In Aim 1, we will determine the relationship between the genotypes at the SP-A loci and the actual proteins expressed in the bronchoalveolar compartments of normal and asthmatic individuals employing a proteonomics approach.
In aim 2, we will determine the activity of SP-A isolated from normal and asthmatic subjects and specific SP-A allelic variants in the recognition of Mycoplasma pneumoniae, and the modulation of the innate immune response of human macrophages.
In specific aim 3, we will determine the activity of specific SP-A allelic variants and SP-A isolated from normal and asthmatic subjects in modulation of the immune response by airway epithelial cells to the environmental insults M. pneumoniae and ozone exposure, respectively.
This project is an integral part of the global goal of this program: to determine how SP-A modulates response to environmental insults that result in allergic airway inflammation.
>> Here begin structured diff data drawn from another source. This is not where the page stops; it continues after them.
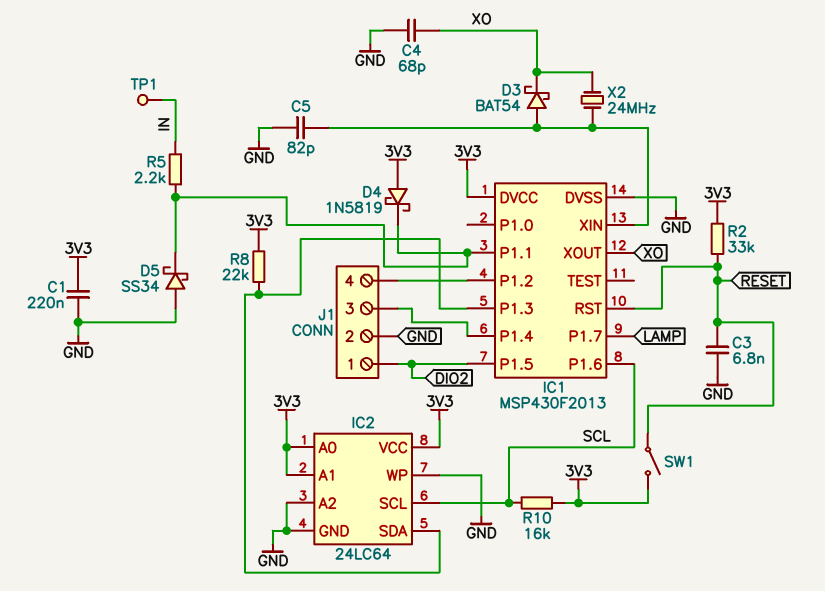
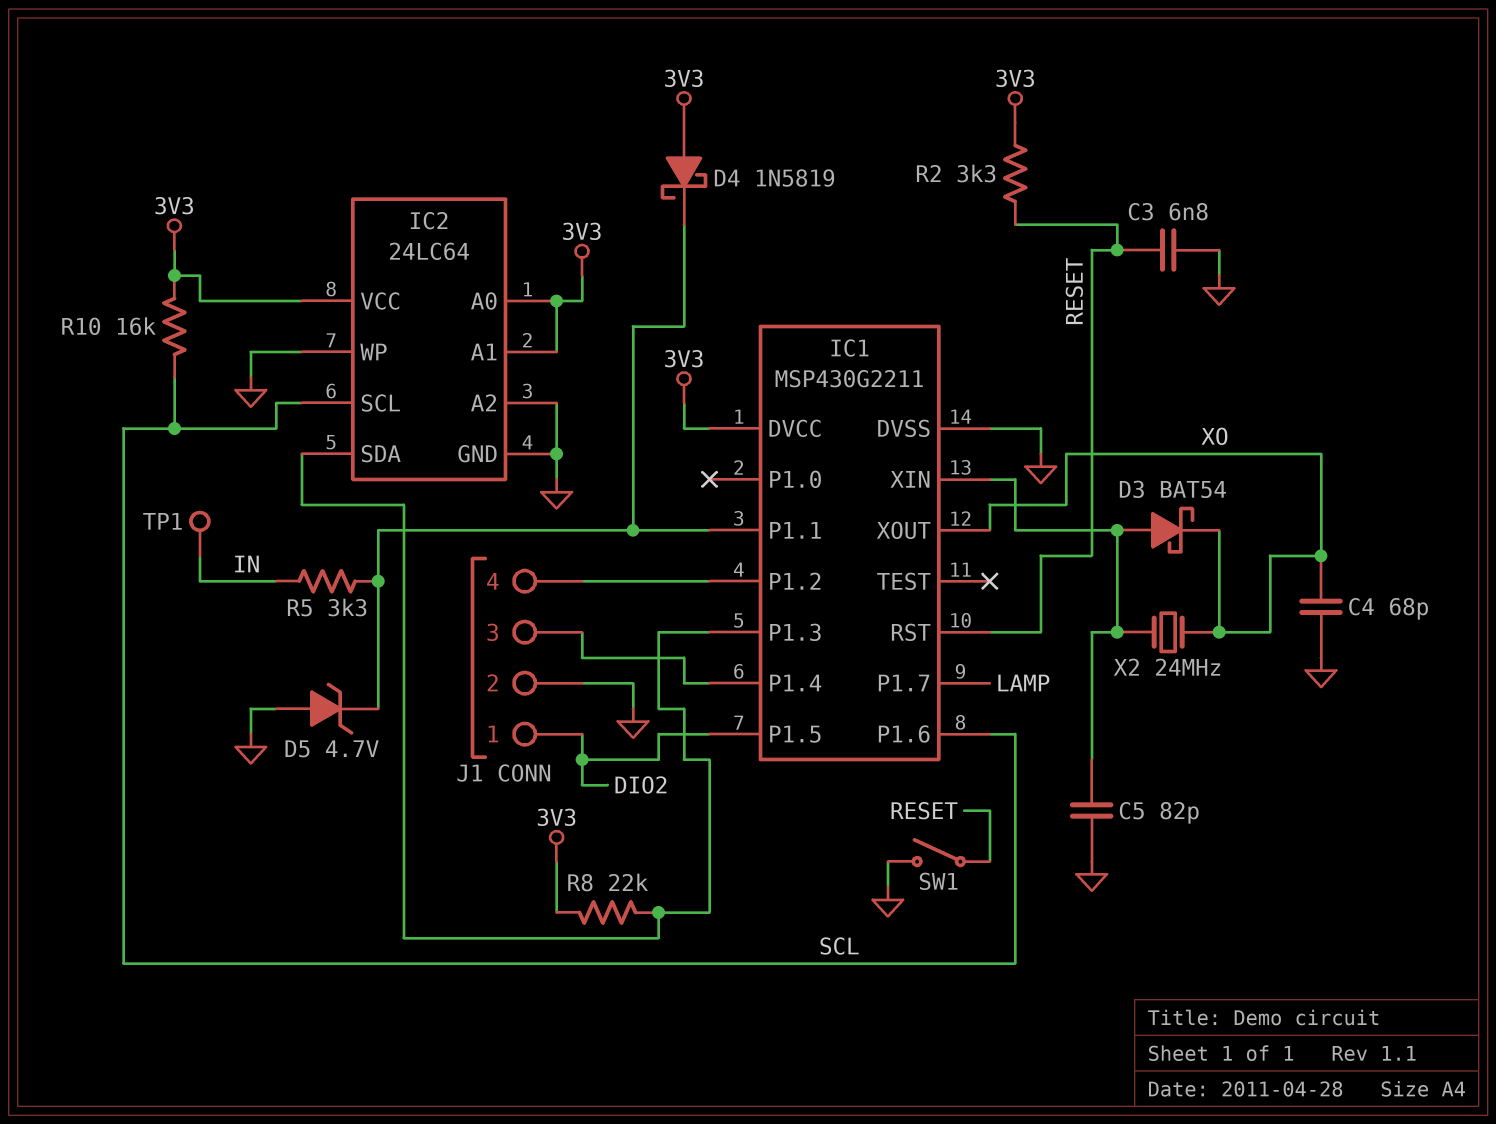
C1: 220nF (3V3, GND) -> none
D5: schottky SS34 (A GND, K IC1/P1.1) -> zener 4.7V (A GND, K IC1/P1.1)
IC1: MSP430F2013 -> MSP430G2211
R2: 33k (3V3, RESET) -> 3.3k (3V3, RESET)
R5: 2.2k (IC1/P1.1, IN) -> 3.3k (IC1/P1.1, IN)
SW1: switch (3V3, RESET) -> switch (GND, RESET)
Project 1 will interface closely with Project 2 (Dr. Wright), as these concepts will be investigated in human and animal models of disease. Project 1 will also interface closely with Project 3 (Dr. Foster) as bronchoalveolar lavage (BAL) obtained from subjects recruited in Project 3 will be studied in Dr. Kraft's laboratory in Project 1. All projects will share a Clinical and Laboratory Core, which Drs. Sundy, Voelker and Kraft will co-direct.